__WHAT IS REQUIRED__: Write out every line of the data below exactly as given.

[Saved data entries]
▼

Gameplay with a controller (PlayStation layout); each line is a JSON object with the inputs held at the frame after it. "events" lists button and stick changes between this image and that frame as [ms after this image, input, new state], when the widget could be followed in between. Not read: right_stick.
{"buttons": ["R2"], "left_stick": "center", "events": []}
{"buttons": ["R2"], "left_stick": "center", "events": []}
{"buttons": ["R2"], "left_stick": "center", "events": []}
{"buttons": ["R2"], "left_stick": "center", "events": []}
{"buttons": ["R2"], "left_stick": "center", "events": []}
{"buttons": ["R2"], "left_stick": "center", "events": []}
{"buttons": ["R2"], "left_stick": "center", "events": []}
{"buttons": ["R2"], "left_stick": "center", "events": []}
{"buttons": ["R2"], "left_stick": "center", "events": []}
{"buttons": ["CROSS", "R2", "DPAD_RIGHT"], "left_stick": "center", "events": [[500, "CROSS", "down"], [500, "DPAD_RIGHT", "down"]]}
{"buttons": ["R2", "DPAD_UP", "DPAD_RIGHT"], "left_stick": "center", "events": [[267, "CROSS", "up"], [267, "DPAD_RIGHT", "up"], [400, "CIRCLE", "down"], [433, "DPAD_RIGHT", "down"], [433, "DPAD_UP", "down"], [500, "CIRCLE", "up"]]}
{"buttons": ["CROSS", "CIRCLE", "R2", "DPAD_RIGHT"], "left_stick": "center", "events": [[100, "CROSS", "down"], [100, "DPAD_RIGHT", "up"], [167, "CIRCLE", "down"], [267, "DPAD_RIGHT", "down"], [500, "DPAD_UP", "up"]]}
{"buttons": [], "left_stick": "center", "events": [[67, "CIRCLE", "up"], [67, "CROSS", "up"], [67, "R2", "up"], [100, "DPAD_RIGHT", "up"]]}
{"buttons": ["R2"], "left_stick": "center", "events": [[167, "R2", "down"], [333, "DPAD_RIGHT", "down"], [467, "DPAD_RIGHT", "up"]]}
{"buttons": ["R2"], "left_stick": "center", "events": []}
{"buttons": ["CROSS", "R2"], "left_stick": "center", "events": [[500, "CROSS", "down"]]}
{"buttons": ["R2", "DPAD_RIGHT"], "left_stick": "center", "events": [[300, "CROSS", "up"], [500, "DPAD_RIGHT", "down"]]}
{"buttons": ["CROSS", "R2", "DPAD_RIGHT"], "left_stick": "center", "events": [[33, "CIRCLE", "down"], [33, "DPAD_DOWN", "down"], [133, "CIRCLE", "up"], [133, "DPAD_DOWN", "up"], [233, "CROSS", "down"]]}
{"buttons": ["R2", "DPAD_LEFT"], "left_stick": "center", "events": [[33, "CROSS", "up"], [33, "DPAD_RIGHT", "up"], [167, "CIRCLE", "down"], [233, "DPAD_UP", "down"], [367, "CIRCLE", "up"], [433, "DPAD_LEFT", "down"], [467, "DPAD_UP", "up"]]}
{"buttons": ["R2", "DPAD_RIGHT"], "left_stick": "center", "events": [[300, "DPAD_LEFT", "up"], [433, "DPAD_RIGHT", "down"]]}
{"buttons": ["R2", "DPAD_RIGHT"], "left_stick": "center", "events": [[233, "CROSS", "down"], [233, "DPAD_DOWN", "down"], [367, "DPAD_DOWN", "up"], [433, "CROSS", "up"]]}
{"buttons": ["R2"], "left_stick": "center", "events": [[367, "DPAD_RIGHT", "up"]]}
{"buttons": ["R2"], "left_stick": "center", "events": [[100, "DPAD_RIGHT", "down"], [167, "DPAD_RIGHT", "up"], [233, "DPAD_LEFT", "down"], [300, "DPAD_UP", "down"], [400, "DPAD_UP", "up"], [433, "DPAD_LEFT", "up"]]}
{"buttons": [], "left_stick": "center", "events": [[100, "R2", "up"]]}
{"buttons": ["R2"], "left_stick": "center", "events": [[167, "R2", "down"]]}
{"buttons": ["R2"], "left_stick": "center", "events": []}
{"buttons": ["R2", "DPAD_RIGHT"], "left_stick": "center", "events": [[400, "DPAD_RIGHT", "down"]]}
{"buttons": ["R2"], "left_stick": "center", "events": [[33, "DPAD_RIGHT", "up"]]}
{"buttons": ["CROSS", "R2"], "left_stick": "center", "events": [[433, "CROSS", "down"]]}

▲

__SOLUTION TO THE PROBLEM__:
Gameplay with a controller (PlayStation layout); each line is a JSON object with the inputs held at the frame after it. "events" lists button and stick changes between this image and that frame as [ms after this image, input, new state], when the widget could be followed in between. Not read: right_stick.
{"buttons": ["R2"], "left_stick": "center", "events": []}
{"buttons": ["R2"], "left_stick": "center", "events": []}
{"buttons": ["R2"], "left_stick": "center", "events": []}
{"buttons": ["R2"], "left_stick": "center", "events": []}
{"buttons": ["R2"], "left_stick": "center", "events": []}
{"buttons": ["R2"], "left_stick": "center", "events": []}
{"buttons": ["R2"], "left_stick": "center", "events": []}
{"buttons": ["R2"], "left_stick": "center", "events": []}
{"buttons": ["R2"], "left_stick": "center", "events": []}
{"buttons": ["CROSS", "R2", "DPAD_RIGHT"], "left_stick": "center", "events": [[500, "CROSS", "down"], [500, "DPAD_RIGHT", "down"]]}
{"buttons": ["R2", "DPAD_UP", "DPAD_RIGHT"], "left_stick": "center", "events": [[267, "CROSS", "up"], [267, "DPAD_RIGHT", "up"], [400, "CIRCLE", "down"], [433, "DPAD_RIGHT", "down"], [433, "DPAD_UP", "down"], [500, "CIRCLE", "up"]]}
{"buttons": ["CROSS", "CIRCLE", "R2", "DPAD_RIGHT"], "left_stick": "center", "events": [[100, "CROSS", "down"], [100, "DPAD_RIGHT", "up"], [167, "CIRCLE", "down"], [267, "DPAD_RIGHT", "down"], [500, "DPAD_UP", "up"]]}
{"buttons": [], "left_stick": "center", "events": [[67, "CIRCLE", "up"], [67, "CROSS", "up"], [67, "R2", "up"], [100, "DPAD_RIGHT", "up"]]}
{"buttons": ["R2"], "left_stick": "center", "events": [[167, "R2", "down"], [333, "DPAD_RIGHT", "down"], [467, "DPAD_RIGHT", "up"]]}
{"buttons": ["R2"], "left_stick": "center", "events": []}
{"buttons": ["CROSS", "R2"], "left_stick": "center", "events": [[500, "CROSS", "down"]]}
{"buttons": ["R2", "DPAD_RIGHT"], "left_stick": "center", "events": [[300, "CROSS", "up"], [500, "DPAD_RIGHT", "down"]]}
{"buttons": ["CROSS", "R2", "DPAD_RIGHT"], "left_stick": "center", "events": [[33, "CIRCLE", "down"], [33, "DPAD_DOWN", "down"], [133, "CIRCLE", "up"], [133, "DPAD_DOWN", "up"], [233, "CROSS", "down"]]}
{"buttons": ["R2", "DPAD_LEFT"], "left_stick": "center", "events": [[33, "CROSS", "up"], [33, "DPAD_RIGHT", "up"], [167, "CIRCLE", "down"], [233, "DPAD_UP", "down"], [367, "CIRCLE", "up"], [433, "DPAD_LEFT", "down"], [467, "DPAD_UP", "up"]]}
{"buttons": ["R2", "DPAD_RIGHT"], "left_stick": "center", "events": [[300, "DPAD_LEFT", "up"], [433, "DPAD_RIGHT", "down"]]}
{"buttons": ["R2", "DPAD_RIGHT"], "left_stick": "center", "events": [[233, "CROSS", "down"], [233, "DPAD_DOWN", "down"], [367, "DPAD_DOWN", "up"], [433, "CROSS", "up"]]}
{"buttons": ["R2"], "left_stick": "center", "events": [[367, "DPAD_RIGHT", "up"]]}
{"buttons": ["R2"], "left_stick": "center", "events": [[100, "DPAD_RIGHT", "down"], [167, "DPAD_RIGHT", "up"], [233, "DPAD_LEFT", "down"], [300, "DPAD_UP", "down"], [400, "DPAD_UP", "up"], [433, "DPAD_LEFT", "up"]]}
{"buttons": [], "left_stick": "center", "events": [[100, "R2", "up"]]}
{"buttons": ["R2"], "left_stick": "center", "events": [[167, "R2", "down"]]}
{"buttons": ["R2"], "left_stick": "center", "events": []}
{"buttons": ["R2", "DPAD_RIGHT"], "left_stick": "center", "events": [[400, "DPAD_RIGHT", "down"]]}
{"buttons": ["R2"], "left_stick": "center", "events": [[33, "DPAD_RIGHT", "up"]]}
{"buttons": ["CROSS", "R2"], "left_stick": "center", "events": [[433, "CROSS", "down"]]}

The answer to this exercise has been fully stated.